Shouldn't those leakers be prosecuted, too? Shouldn't someone call for the
assassination of _those_ leakers?! Funny how nobody says anything bad about
the leakers when the leaks make the NSA look good, isn't it?

------
gesman
Emails, banners and "click here to occupy" is a yawn.

But 70,000 annoying calls to legislators that cannot be ignored and/or
attributed to telemarketing spam is probably the most significant result that
might actually been noticed.

------
bhauer
Financial pain is a proven way to affect companies, and in turn affect the
government. But causing financial pain to organizations that are compromised
by NSA action may not be feasible without a serious cost to ourselves of lost
time and productivity.

Although I have not been pushing the concept much, I would invite you to
consider the model of my side project [1], wherein we use donations to charity
to illustrate the importance of action. The donations can either be made
immediately or pending completion of the task.
# # # # #
TASK DESCRIPTION —
In the thread, what does the side project use to illustrate the importance of action? The items below have no connection to the thread above.

(Collection entries)
# # # # #
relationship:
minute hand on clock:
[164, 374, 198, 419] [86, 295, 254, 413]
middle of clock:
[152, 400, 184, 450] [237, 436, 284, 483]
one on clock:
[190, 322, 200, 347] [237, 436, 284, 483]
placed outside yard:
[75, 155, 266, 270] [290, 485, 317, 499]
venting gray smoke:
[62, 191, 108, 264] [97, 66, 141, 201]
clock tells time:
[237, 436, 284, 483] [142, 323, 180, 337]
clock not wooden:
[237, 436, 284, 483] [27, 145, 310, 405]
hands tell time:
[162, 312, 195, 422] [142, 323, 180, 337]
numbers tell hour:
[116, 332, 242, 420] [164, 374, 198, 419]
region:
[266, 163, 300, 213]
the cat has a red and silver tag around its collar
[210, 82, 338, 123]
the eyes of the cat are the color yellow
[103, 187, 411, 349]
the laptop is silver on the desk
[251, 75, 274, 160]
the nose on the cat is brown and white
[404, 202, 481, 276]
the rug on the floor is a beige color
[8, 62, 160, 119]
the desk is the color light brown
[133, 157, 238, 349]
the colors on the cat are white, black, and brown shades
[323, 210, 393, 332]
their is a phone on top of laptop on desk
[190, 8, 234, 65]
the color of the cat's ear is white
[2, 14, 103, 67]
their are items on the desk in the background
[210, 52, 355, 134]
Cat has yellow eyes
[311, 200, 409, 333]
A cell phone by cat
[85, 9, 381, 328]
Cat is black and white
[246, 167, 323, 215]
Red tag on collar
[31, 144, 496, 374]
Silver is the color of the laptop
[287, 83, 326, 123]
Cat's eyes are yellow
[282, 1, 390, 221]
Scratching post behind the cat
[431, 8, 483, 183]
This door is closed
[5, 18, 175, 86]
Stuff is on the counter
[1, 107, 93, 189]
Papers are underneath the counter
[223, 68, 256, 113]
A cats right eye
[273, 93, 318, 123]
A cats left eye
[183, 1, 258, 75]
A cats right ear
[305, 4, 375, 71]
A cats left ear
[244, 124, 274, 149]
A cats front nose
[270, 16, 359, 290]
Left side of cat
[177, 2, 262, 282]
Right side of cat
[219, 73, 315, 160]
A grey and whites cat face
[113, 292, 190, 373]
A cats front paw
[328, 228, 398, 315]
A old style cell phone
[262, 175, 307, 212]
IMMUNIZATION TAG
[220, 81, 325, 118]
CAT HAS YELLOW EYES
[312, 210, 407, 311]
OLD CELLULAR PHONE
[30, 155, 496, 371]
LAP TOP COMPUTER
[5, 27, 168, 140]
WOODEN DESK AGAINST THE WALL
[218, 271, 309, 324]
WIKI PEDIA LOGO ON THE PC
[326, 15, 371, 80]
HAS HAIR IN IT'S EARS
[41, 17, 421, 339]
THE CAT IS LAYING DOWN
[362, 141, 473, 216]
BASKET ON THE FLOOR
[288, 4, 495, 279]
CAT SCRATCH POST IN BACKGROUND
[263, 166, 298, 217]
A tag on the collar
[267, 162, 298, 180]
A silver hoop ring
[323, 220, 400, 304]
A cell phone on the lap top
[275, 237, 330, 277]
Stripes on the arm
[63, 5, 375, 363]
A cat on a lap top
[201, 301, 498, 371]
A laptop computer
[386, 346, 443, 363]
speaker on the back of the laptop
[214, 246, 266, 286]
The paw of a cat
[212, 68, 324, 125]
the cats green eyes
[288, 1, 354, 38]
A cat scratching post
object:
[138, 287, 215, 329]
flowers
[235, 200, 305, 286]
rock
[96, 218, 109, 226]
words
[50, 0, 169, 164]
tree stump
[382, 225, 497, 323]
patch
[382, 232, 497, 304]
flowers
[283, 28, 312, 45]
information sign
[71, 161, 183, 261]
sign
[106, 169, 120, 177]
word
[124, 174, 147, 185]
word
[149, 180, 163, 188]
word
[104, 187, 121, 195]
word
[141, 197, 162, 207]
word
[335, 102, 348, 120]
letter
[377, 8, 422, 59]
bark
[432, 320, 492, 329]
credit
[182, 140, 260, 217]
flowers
# # # # #
SOLVED EXERCISE —
Donations to charity.